Helicopters require much more power than airplanes, so structurally it had to be light yet strong, with strength in key locations to minimize bending and withstand breakage. It was imperative that power be efficiently transferred to the transmission to minimize losses. Bobbing or surging would waste energy and require more power. The challenge was to build it just strong enough to withstand the stresses produced. Anything stronger than that would add unnecessary weight. Both teams employed a very lightweight carbon fiber truss system in an X-shape, with pilot in the middle, to support four two-blade rotors constructed largely of foam and mylar, and both used ingenious transmission methods of a one-way spool of cord that when wound would turn the rotors. The winning structure alone weighed in at just over 120 pounds, and 282 pounds with pilot included. Controlling such a design proved very challenging for both teams. The winners were able to do so by warping the fragile structure with pilot “body english.”

Low disk loading (rotor thrust divided by disk area) is key for maximum efficiency. It is important to work with as much air as possible. A big rotor handles a large amount of air, which means it can develop the required thrust with a lower downwash velocity, i.e., using less energy. The winning design’s rotors are each approximately 67 feet in diameter, and rotate at about 12 rpm. The aircraft is large, with a total span of 154 feet.

As expected, blade aerodynamics for this project were critical. The power required to hover depended on overcoming the induced drag (due to creating lift) and profile drag (due to pushing the airfoil through the air). Using the benefits of ground effect proved to be a key factor in keeping power requirements low. Being under-slung, the rotors operated in deep ground effect, less than one-half a rotor diameter from the surface.
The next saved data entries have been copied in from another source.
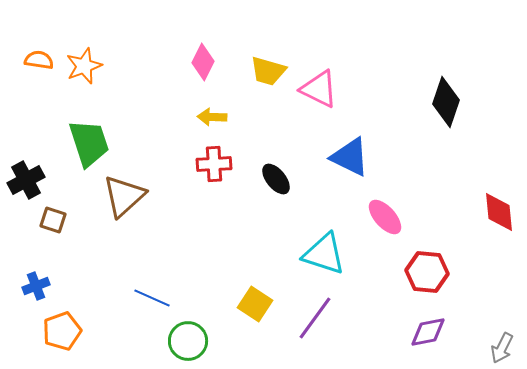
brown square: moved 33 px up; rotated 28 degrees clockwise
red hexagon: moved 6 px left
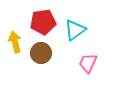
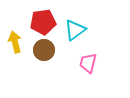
brown circle: moved 3 px right, 3 px up
pink trapezoid: rotated 10 degrees counterclockwise
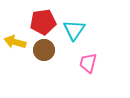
cyan triangle: moved 1 px left; rotated 20 degrees counterclockwise
yellow arrow: rotated 60 degrees counterclockwise
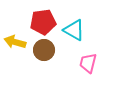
cyan triangle: rotated 35 degrees counterclockwise
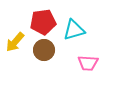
cyan triangle: rotated 45 degrees counterclockwise
yellow arrow: rotated 65 degrees counterclockwise
pink trapezoid: rotated 100 degrees counterclockwise
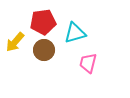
cyan triangle: moved 1 px right, 3 px down
pink trapezoid: rotated 100 degrees clockwise
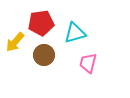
red pentagon: moved 2 px left, 1 px down
brown circle: moved 5 px down
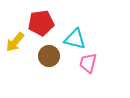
cyan triangle: moved 6 px down; rotated 30 degrees clockwise
brown circle: moved 5 px right, 1 px down
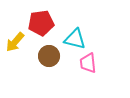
pink trapezoid: rotated 20 degrees counterclockwise
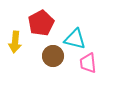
red pentagon: rotated 20 degrees counterclockwise
yellow arrow: rotated 35 degrees counterclockwise
brown circle: moved 4 px right
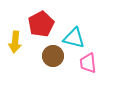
red pentagon: moved 1 px down
cyan triangle: moved 1 px left, 1 px up
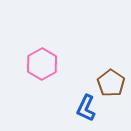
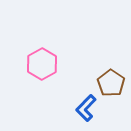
blue L-shape: rotated 20 degrees clockwise
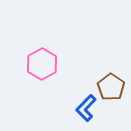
brown pentagon: moved 4 px down
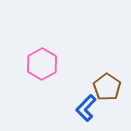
brown pentagon: moved 4 px left
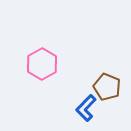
brown pentagon: rotated 12 degrees counterclockwise
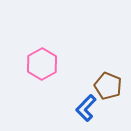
brown pentagon: moved 1 px right, 1 px up
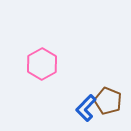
brown pentagon: moved 15 px down
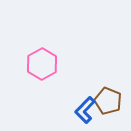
blue L-shape: moved 1 px left, 2 px down
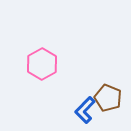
brown pentagon: moved 3 px up
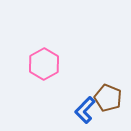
pink hexagon: moved 2 px right
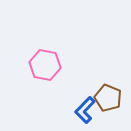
pink hexagon: moved 1 px right, 1 px down; rotated 20 degrees counterclockwise
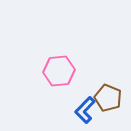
pink hexagon: moved 14 px right, 6 px down; rotated 16 degrees counterclockwise
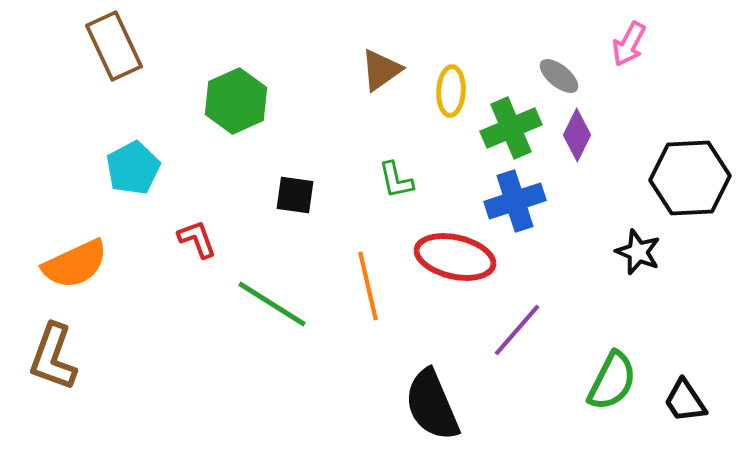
This minimized induced drag. In deep ground effect rotor performance is highly sensitive to changes in height, so coning had to be structurally designed out to keep the rotors virtually horizontal to the ground. Customizing airfoil shape along the rotor span, and tapering the chord from root to tip further decreased drag and optimized lift distribution.

In no way does this article sum up the monumental task that was accomplished. Besides the advances in engineering over the years, trial and error surely played a large role. But the biggest contributor to the accomplishment of this challenge is without a doubt the ingenuity and dedication of all persons involved. The long-standing contest has sparked new innovations in engineering, furthered understanding of human physiology, and fueled further projects in the area of human powered flight. Well done by all.